3rd Year PhD student in the Dept. of Biostatistics
Interests include: Cancer Biostatistics, Clinical Trials, Surrogate Endpoints
Hobbies: Cooking, Hiking, Volleyball, Traveling
Statistical models are ubiquitous in public health research
Communicating results to stakeholders is an important part of the modeling process
Visualizations can often present results in a manner that is more digestible than tables or other summaries
Reference: Landre et al (2024)
What information is easily accessible from the forest plot that is difficult to ascertain from the table?
Results from a multiple linear regression exploring the impact of country-level variables on average life expectancy.
What is the first thing that stands out to you in this plot?
Which of Tufte’s principles of graphical excellence does this violate?
Focus was on visualization tools that display data in its raw form
boxplots, histograms show distribution of observed data
scatter plots show relationship between two continuous variables
How can we use the color, shapes, and other aesthetics to best convey information contained within the data?
Focus on visualization tools that display results from data analysis.
parameter estimates (i.e. regression coefficients)
uncertainty in estimation (i.e. confidence bands)
predicted values
How can we use the color, shapes, and other aesthetics to best convey the results of statistical modeling?

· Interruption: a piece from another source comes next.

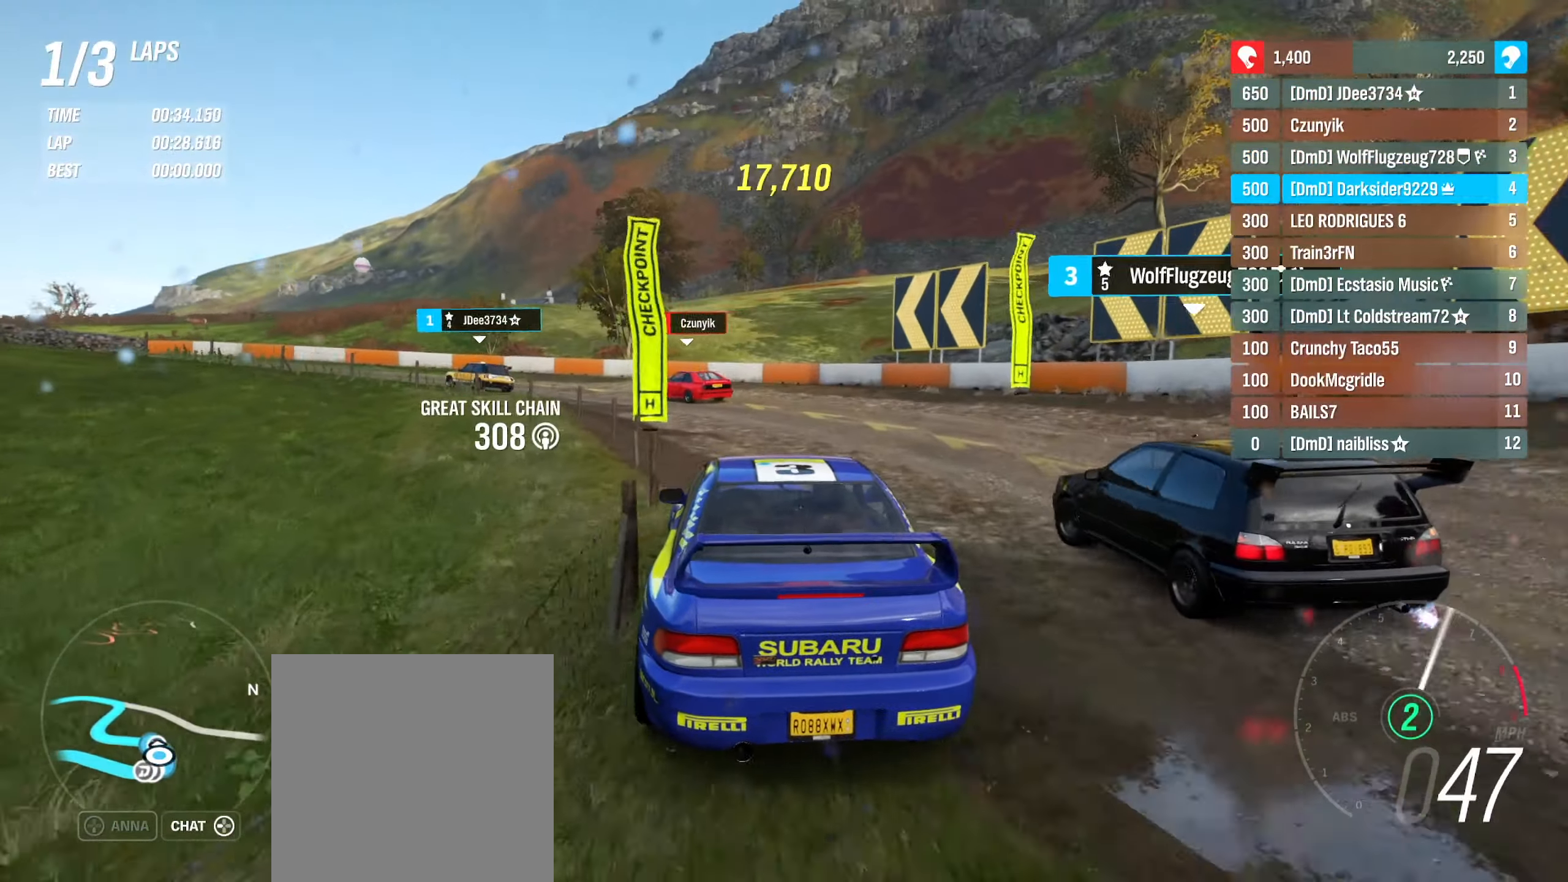
{"buttons": [], "left_stick": "left", "right_stick": "center", "events": [[350, "R2", "up"]]}
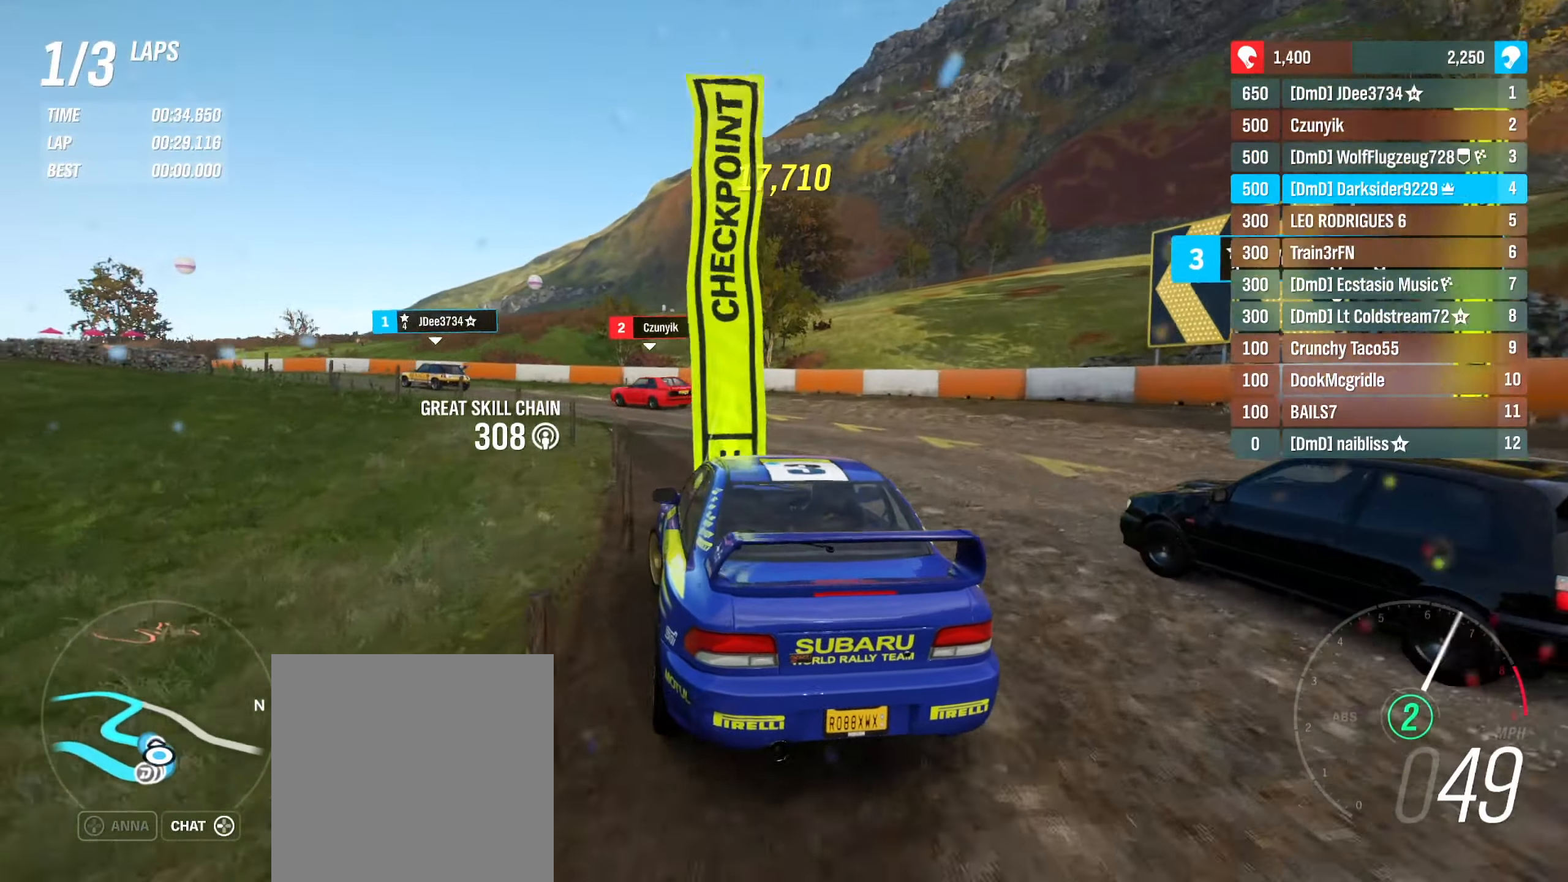
{"buttons": ["R2"], "left_stick": "left", "right_stick": "center", "events": [[167, "R2", "down"], [317, "left_stick", "center"], [450, "left_stick", "left"]]}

#Filter out observations from the Versicolor Species
iris <- iris %>% filter(Species != "versicolor") %>%
mutate(Species = as.factor(Species))
#Plot sepal width by sepal length colored by species
ggplot(iris, aes(x = Sepal.Length, y=Sepal.Width, color = Species, shape=Species)) +
geom_point(size = 2.5) +
xlab("Sepal Length (L)") +
ylab("Sepal Width (W) ") +
theme(plot.title = element_text(size = 20, face = "bold"),
axis.title = element_text(size = 18),
axis.text = element_text(size = 15),
legend.title = element_text(size = 18),
legend.text = element_text(size = 15),
legend.key.size = unit(1, "cm"))
\[ W_i = \beta_0 + \beta_1L_i + \beta_2\text{Setosa}_i + \beta_3L_i\text{Setosa}_i + \epsilon_i \]
When Species = Setosa, \(W_i = (\beta_0 + \beta_2) + (\beta_1+\beta_3)L_i + \epsilon_i\)
When Species = Virginica, \(W_i = \beta_0 + \beta_1L_i + \epsilon_i\)
When Species = Setosa, \(W_i = (\beta_0 + \beta_2) + (\beta_1+\beta_3)L_i + \epsilon_i\)
When Species = Virginica, \(W_i = \beta_0 + \beta_1L_i + \epsilon_i\)
\(\beta_3 = 0.5666 > 0\), so the slope of the regression line for Setosa is greater than the slope for Virginica.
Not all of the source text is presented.